TEXTAUSZUG ::
⁂

Paul Auster

Das Buch der Illusionen

Roman
Cover: Das Buch der Illusionen
Rowohlt Verlag, Reinbek 2002
ISBN 9783498000523
Gebunden, 383 Seiten, 19,90 EUR

Klappentext

Aus dem Amerikanischen von Werner Schmitz. Professor David Zimmer (bekannt aus "Mond über Manhattan") ist ein gebrochener Mann, seit seine Frau und seine Kinder bei einem Flugzeugabsturz starben. Nur die Arbeit an einem kleinen Buch über einen 1929 verschollenen Stummfilmkomiker namens Hector Mann erhält ihn am Leben. Dann geschieht Seltsames: Auf mysteriöse Weise tauchen Manns verloren geglaubte Filme wieder auf. Und eines späten Abends steht eine attraktive junge Frau vor der Tür von Zimmers Haus in Vermont und fordert ihn auf, sofort mit ihr nach New Mexico zu fliegen...

⁂

AUFGABEN ::
A. Wie sind laut dem Klappentext David Zimmers Frau und Kinder ums Leben gekommen?
B. Schreibe aus dem Klappentext den Wortlaut von „Aus dem Amerikanischen“ bis einschließlich „Mexico zu fliegen...“ ab.

⁂

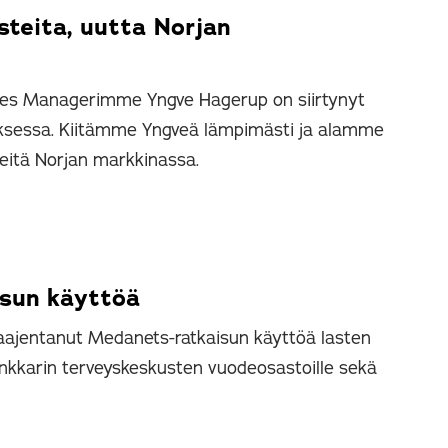
steita, uutta Norjan
les Managerimme Yngve Hagerup on siirtynyt
uksessa. Kiitämme Yngveä lämpimästi ja alamme
meitä Norjan markkinassa.
isun käyttöä
laajentanut Medanets-ratkaisun käyttöä lasten
unkkarin terveyskeskusten vuodeosastoille sekä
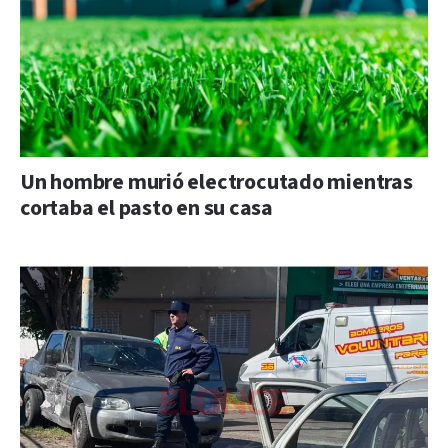
Un hombre murió electrocutado mientras
cortaba el pasto en su casa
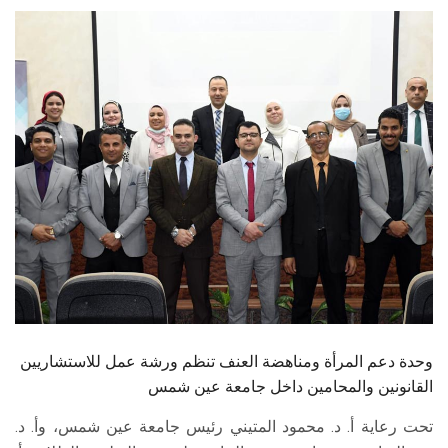
الطلاب
هيئة التدريس
الدراسات العليا
الخريجين
الموظفون
الزائـرون
سجل الان
وحدة دعم المرأة ومناهضة العنف تنظم ورشة عمل للاستشاريين
القانونين والمحامين داخل جامعة عين شمس
تحت رعاية أ. د. محمود المتيني رئيس جامعة عين شمس، وأ. د.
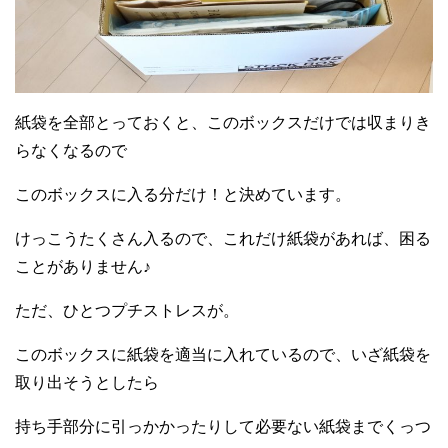
紙袋を全部とっておくと、このボックスだけでは収まりき
らなくなるので
このボックスに入る分だけ！と決めています。
けっこうたくさん入るので、これだけ紙袋があれば、困る
ことがありません♪
ただ、ひとつプチストレスが。
このボックスに紙袋を適当に入れているので、いざ紙袋を
取り出そうとしたら
持ち手部分に引っかかったりして必要ない紙袋までくっつ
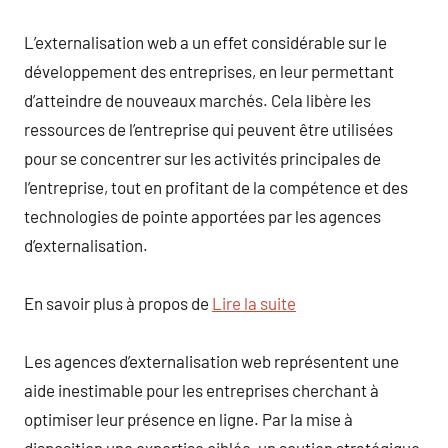
L’externalisation web a un effet considérable sur le
développement des entreprises, en leur permettant
d’atteindre de nouveaux marchés. Cela libère les
ressources de l’entreprise qui peuvent être utilisées
pour se concentrer sur les activités principales de
l’entreprise, tout en profitant de la compétence et des
technologies de pointe apportées par les agences
d’externalisation.
En savoir plus à propos de
Lire la suite
Les agences d’externalisation web représentent une
aide inestimable pour les entreprises cherchant à
optimiser leur présence en ligne. Par la mise à
disposition une expertise ciblée, un soutien stratégique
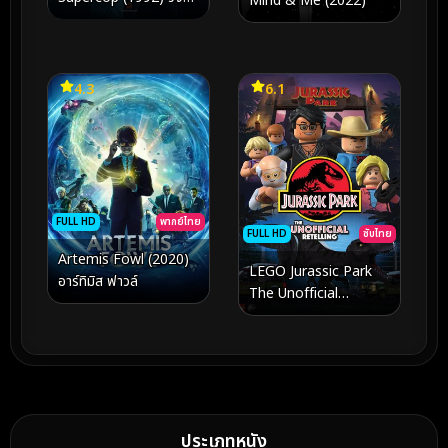
Mind & Me (2022)
ฟัด 3
4.3
6.1
FULL HD
พากย์ไทย
FULL HD
ซับไทย
Artemis Fowl (2020)
LEGO Jurassic Park
อาร์ทิมิส ฟาวล์
The Unofficial
Retelling (2023)
ประเภทหนัง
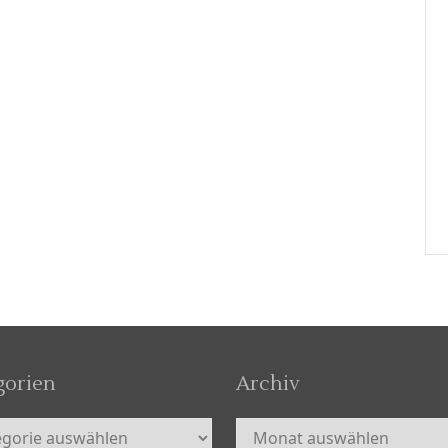
gorien
Archiv
orien
Archiv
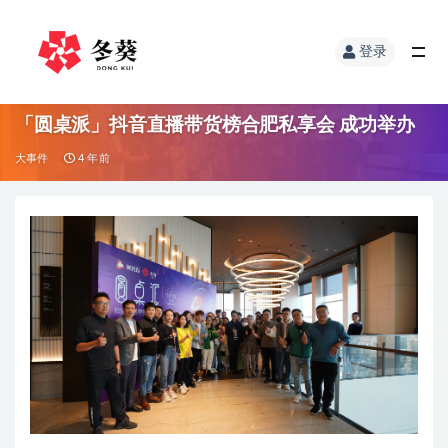
登录
「圆桌派」抖音直播带货榜合肥私享会 成功举办
大事件
4 年前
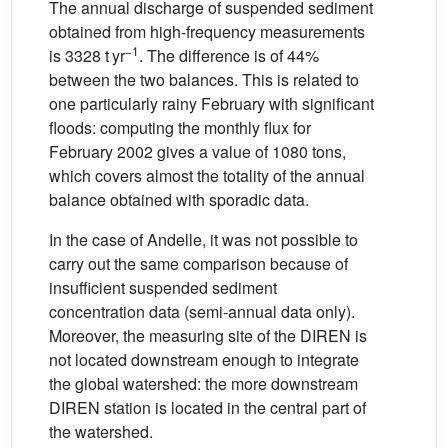
The annual discharge of suspended sediment
obtained from high-frequency measurements
−1
is 3328 t yr
. The difference is of 44%
between the two balances. This is related to
one particularly rainy February with significant
floods: computing the monthly flux for
February 2002 gives a value of 1080 tons,
which covers almost the totality of the annual
balance obtained with sporadic data.
In the case of Andelle, it was not possible to
carry out the same comparison because of
insufficient suspended sediment
concentration data (semi-annual data only).
Moreover, the measuring site of the DIREN is
not located downstream enough to integrate
the global watershed: the more downstream
DIREN station is located in the central part of
the watershed.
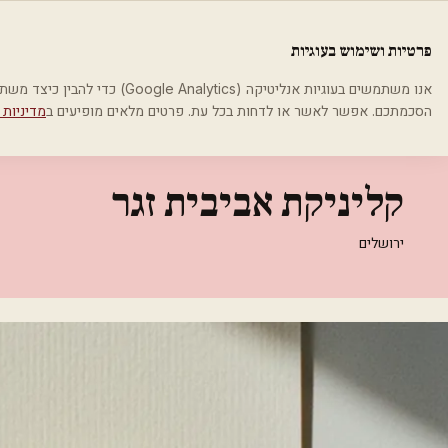
לג לתוכן הראשי
פלסטיקה
פרטיות ושימוש בעוגיות
בית
קטגוריות
אסתטיקה רפואית
קליניקת אביבית זגר
אנו משתמשים בעוגיות אנליטיקה (cs
הסכמתכם. אפשר לאשר או לדחות בכל עת. פרטים מלאים מופיעים ב
מדיניות 
אסתטיקה רפואית
קליניקת אביבית זגר
ירושלים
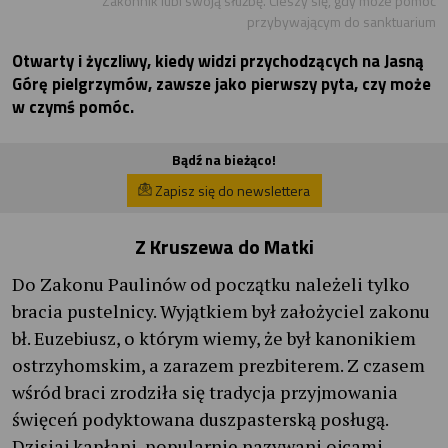
Zakonnik lubi swoją służbę. Cieszy się, gdy może pomóc
przybywającym do sanktuarium
Otwarty i życzliwy, kiedy widzi przychodzących na Jasną
Górę pielgrzymów, zawsze jako pierwszy pyta, czy może
w czymś pomóc.
Bądź na bieżąco!
Zapisz się do newslettera
Z Kruszewa do Matki
Do Zakonu Paulinów od początku należeli tylko
bracia pustelnicy. Wyjątkiem był założyciel zakonu
bł. Euzebiusz, o którym wiemy, że był kanonikiem
ostrzyhomskim, a zarazem prezbiterem. Z czasem
wśród braci zrodziła się tradycja przyjmowania
święceń podyktowana duszpasterską posługą.
Dzisiaj kapłani, popularnie nazywani ojcami,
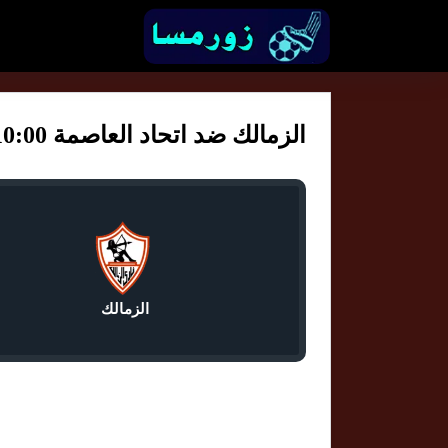
الزمالك ضد اتحاد العاصمة 10:00
الزمالك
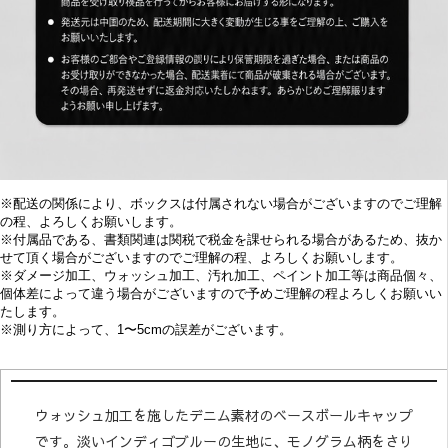
※配送の関係により、ボックスは付属されない場合がございますのでご理解
の程、よろしくお願いします。
※付属品である、書類関連は関税で税金を課せられる場合があるため、抜か
せて頂く場合がございますのでご理解の程、よろしくお願いします。
※
ダメージ加工、
ウォッシュ加工、汚れ加工、ペイント加工等は商品個々、
個体差によって違う場合がございますので予めご理解の程よろしくお願いい
たします。
※
測り方によって、1〜5cmの誤差がございます。
ウォッシュ加工を施したデニム素材のベースボールキャップ
です。淡いインディゴブルーの生地に、モノグラム柄をさり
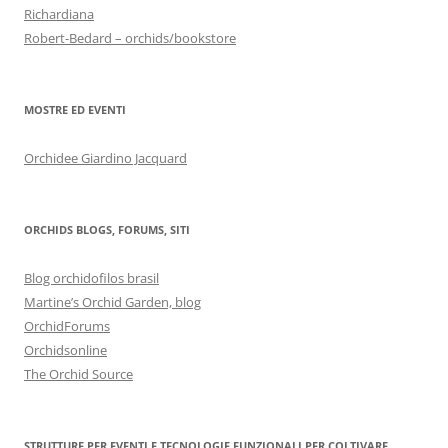
Richardiana
Robert-Bedard – orchids/bookstore
MOSTRE ED EVENTI
Orchidee Giardino Jacquard
ORCHIDS BLOGS, FORUMS, SITI
Blog orchidofilos brasil
Martine’s Orchid Garden, blog
OrchidForums
Orchidsonline
The Orchid Source
STRUTTURE PER EVENTI E TECNOLOGIE FUNZIONALI PER COLTIVARE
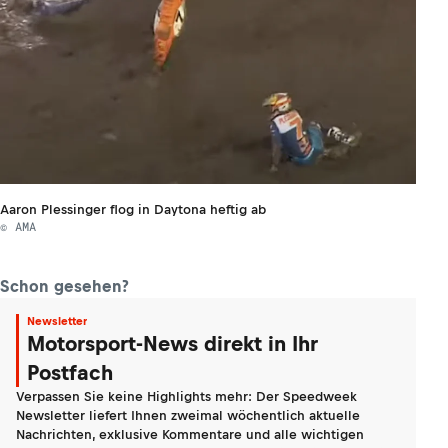
Aaron Plessinger flog in Daytona heftig ab
© AMA
Schon gesehen?
Newsletter
Motorsport-News direkt in Ihr
Postfach
Verpassen Sie keine Highlights mehr: Der Speedweek
Newsletter liefert Ihnen zweimal wöchentlich aktuelle
Nachrichten, exklusive Kommentare und alle wichtigen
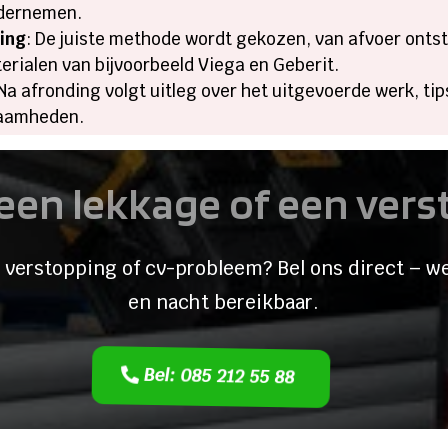
dernemen.​
sing
: De juiste methode wordt gekozen, van afvoer ontst
ialen van bijvoorbeeld Viega en Geberit.​
 Na afronding volgt uitleg over het uitgevoerde werk, 
zaamheden.​
een lekkage of een ver
 verstopping of cv-probleem? Bel ons direct – we
en nacht bereikbaar.
Bel: 085 212 55 88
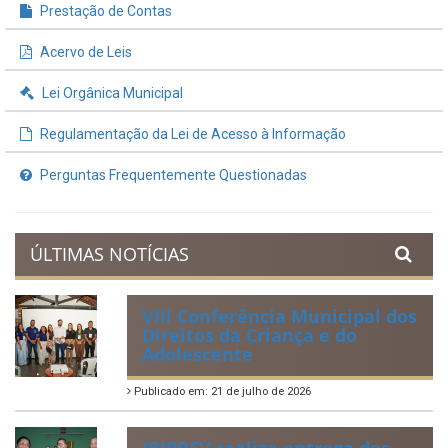
Prestação de Contas
Acervo de Leis
Lei Orgânica Municipal
Regulamentação da Lei de Acesso à Informação
Perguntas Frequentemente Questionadas
ÚLTIMAS NOTÍCIAS
VIII Conferência Municipal dos
Direitos da Criança e do
Adolescente
Publicado em: 21 de julho de 2026
IBIPREV realiza entrega dos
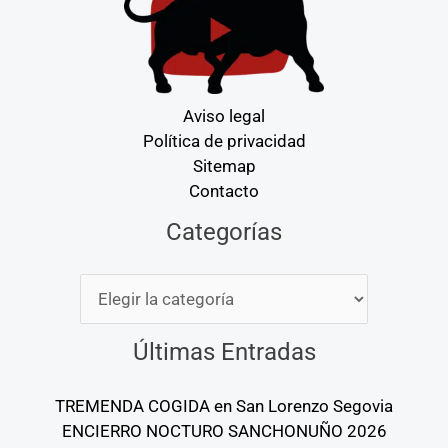
Aviso legal
Política de privacidad
Sitemap
Contacto
Categorías
Categorías
Últimas Entradas
TREMENDA COGIDA en San Lorenzo Segovia
ENCIERRO NOCTURO SANCHONUÑO 2026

⁂

LÖSUNGEN ::
A. Bei einem Flugzeugabsturz.

B.
Aus dem Amerikanischen von Werner Schmitz. Professor David Zimmer (bekannt aus "Mond über Manhattan") ist ein gebrochener Mann, seit seine Frau und seine Kinder bei einem Flugzeugabsturz starben. Nur die Arbeit an einem kleinen Buch über einen 1929 verschollenen Stummfilmkomiker namens Hector Mann erhält ihn am Leben. Dann geschieht Seltsames: Auf mysteriöse Weise tauchen Manns verloren geglaubte Filme wieder auf. Und eines späten Abends steht eine attraktive junge Frau vor der Tür von Zimmers Haus in Vermont und fordert ihn auf, sofort mit ihr nach New Mexico zu fliegen...